Garance’s arrival, in hindsight, marked a turning point for the Post’s print newsroom. Until then, most Posties downtown had little interaction with the Web site, based a few miles away in Arlington. Garance, though, was an online evangelist and played a crucial role in helping persuade a wholly skeptical bunch of ink-stained wretches to, if not love the Web, at least learn to live with it.
The vehicle for this change was The Trail, a new blog that launched in July 2007 to serve as the Post’s compendium of presidential campaign coverage.

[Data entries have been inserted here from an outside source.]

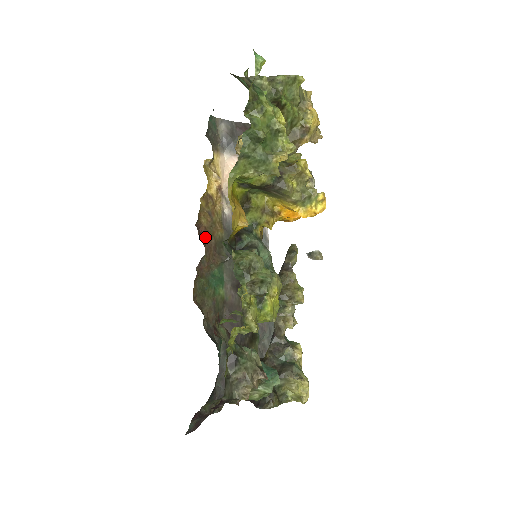
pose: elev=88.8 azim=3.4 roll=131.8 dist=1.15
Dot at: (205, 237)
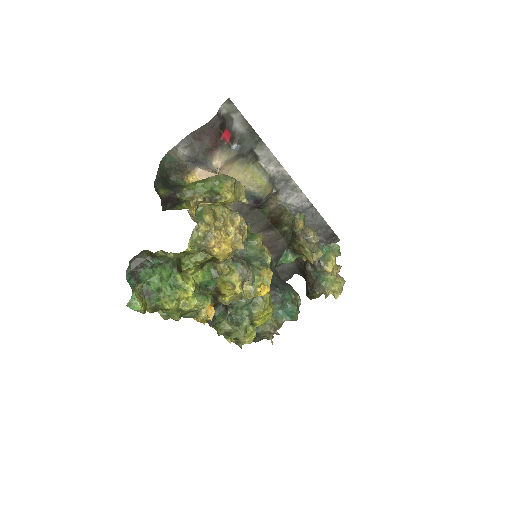
Dot at: occluded
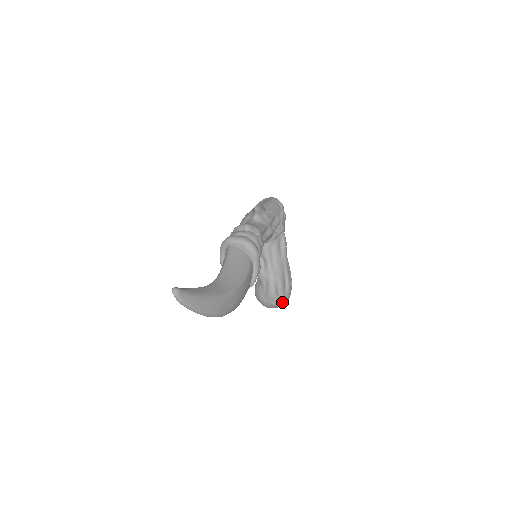
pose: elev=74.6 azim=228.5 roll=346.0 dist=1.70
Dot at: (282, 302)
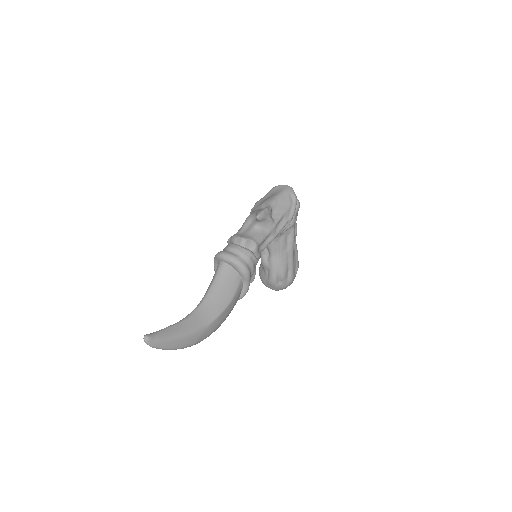
Dot at: (283, 288)
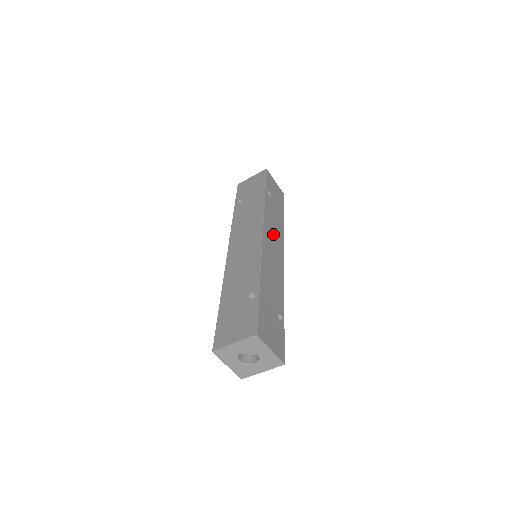
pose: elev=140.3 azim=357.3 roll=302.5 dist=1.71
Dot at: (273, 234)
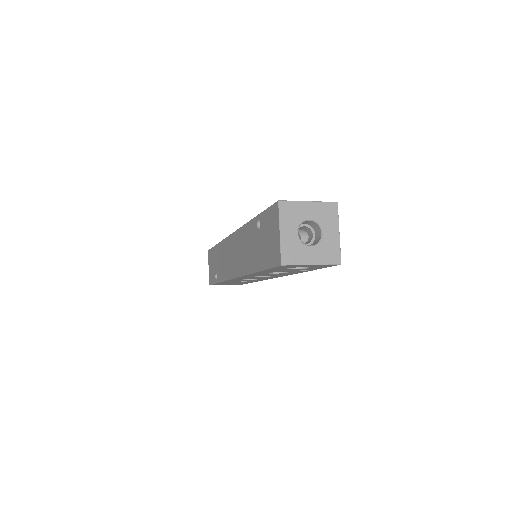
Dot at: occluded
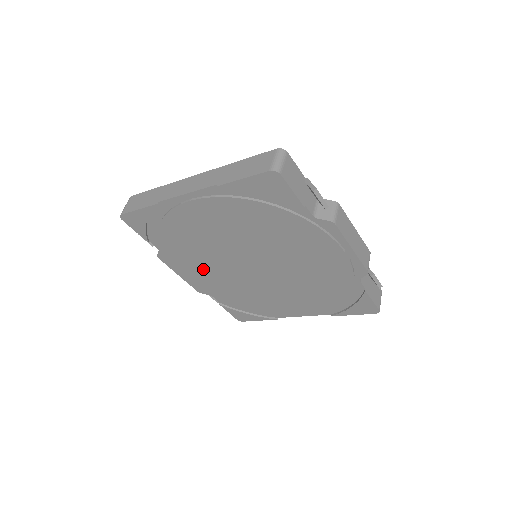
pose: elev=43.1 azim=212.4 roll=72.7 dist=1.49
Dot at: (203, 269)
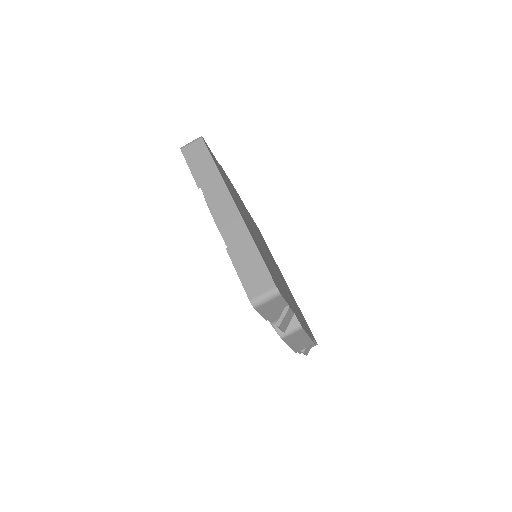
Dot at: occluded
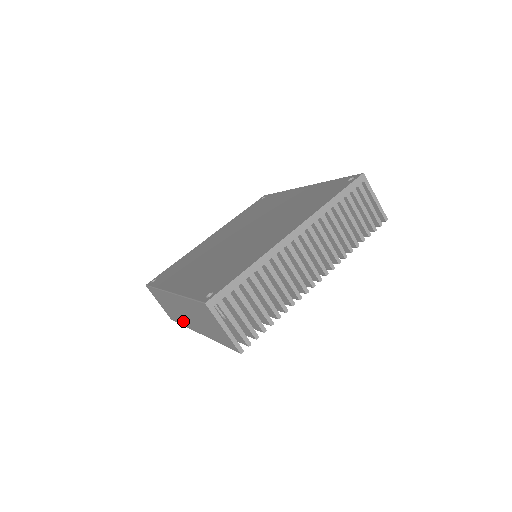
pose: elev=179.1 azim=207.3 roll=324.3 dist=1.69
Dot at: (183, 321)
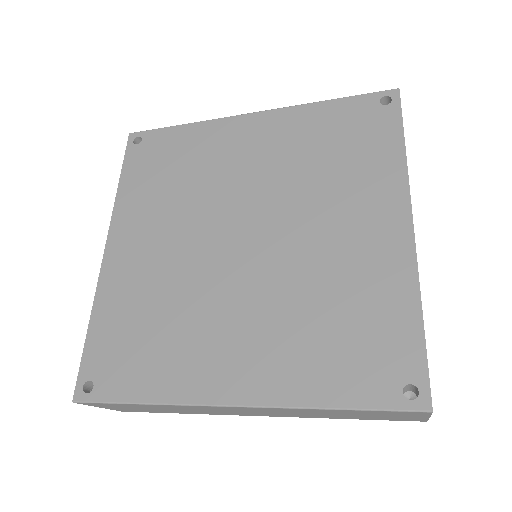
Dot at: (203, 413)
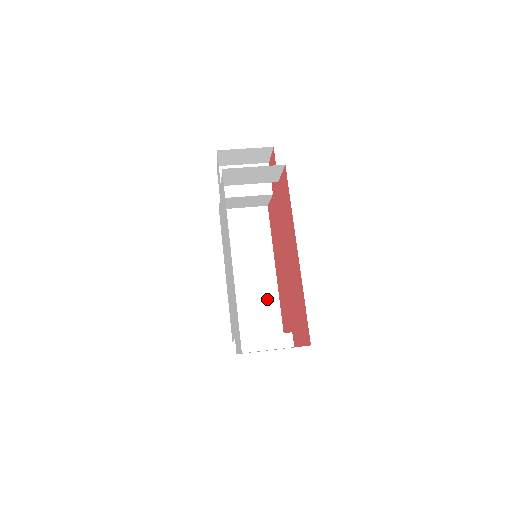
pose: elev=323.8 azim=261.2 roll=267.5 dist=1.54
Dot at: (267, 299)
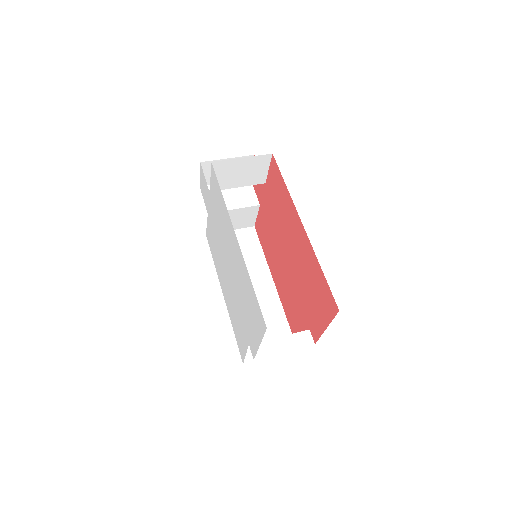
Dot at: (272, 314)
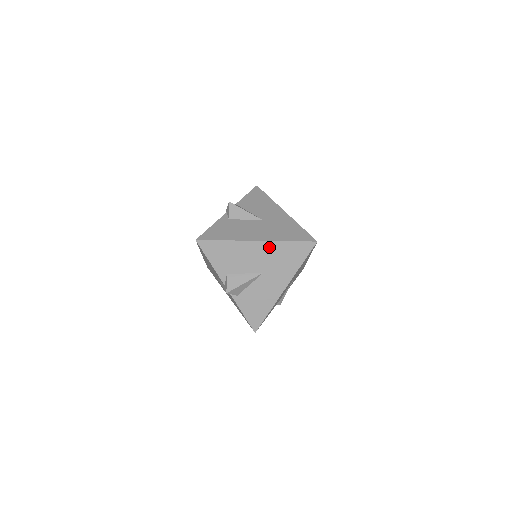
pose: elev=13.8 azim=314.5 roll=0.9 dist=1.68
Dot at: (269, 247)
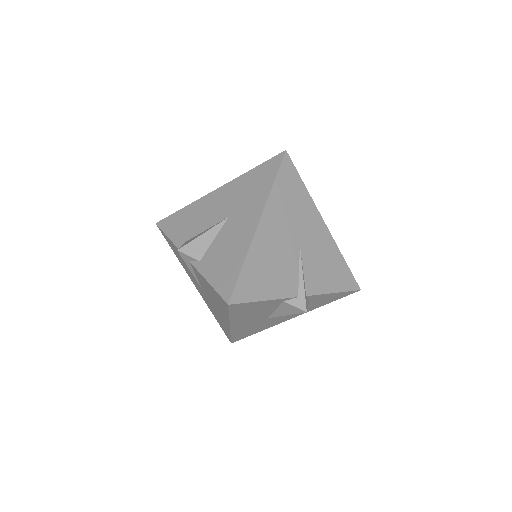
Dot at: (231, 187)
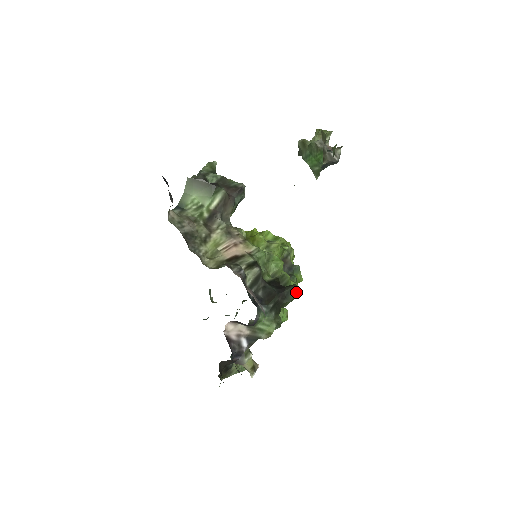
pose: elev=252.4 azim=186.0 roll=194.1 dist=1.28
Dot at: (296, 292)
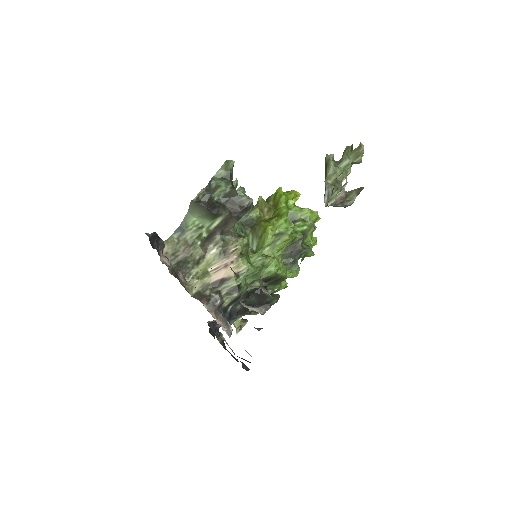
Dot at: (277, 301)
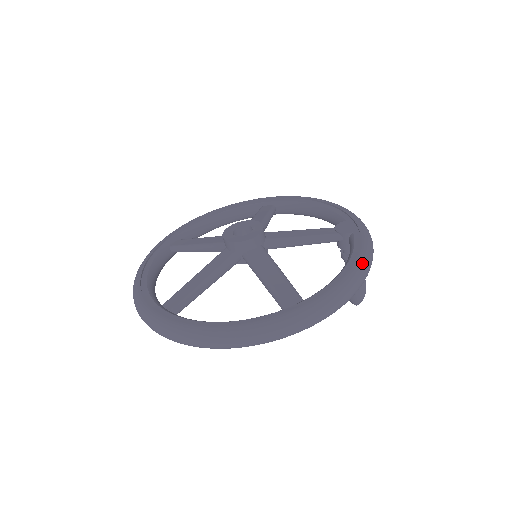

Until this point, Post blogs tended to originate outside downtown and to be full of sass — Dan Froomkin’s White House Watch and Chris Cillizza’s The Fix were based in Arlington; Sally Quinn and Jon Meacham with On Faith were in Georgetown and New York.
The Trail, however, differed in that it had no singular voice — postings came fromĀ all of the Post’s political writers, who typically maintained a neutral tone — and that it originated on 15th Street.
It found an audience almost immediately, which created the nice problem of needing someone to oversee the blog’s care and feeding.
Enter Garance. She had good Washington cred (The American Prospect) and web cred (her own blog, thegarance.com). She also had plenty of drive and gumption, qualities that would serve her well in the new job, as she nudged, urged, begged, guilted reporters into filing dispatches. Importantly, her desk was only a few steps from the political reporters’ pod, which kept her from being overlooked or forgotten and enabled her to join in the political chatter of the day — thus becoming more than a noodge.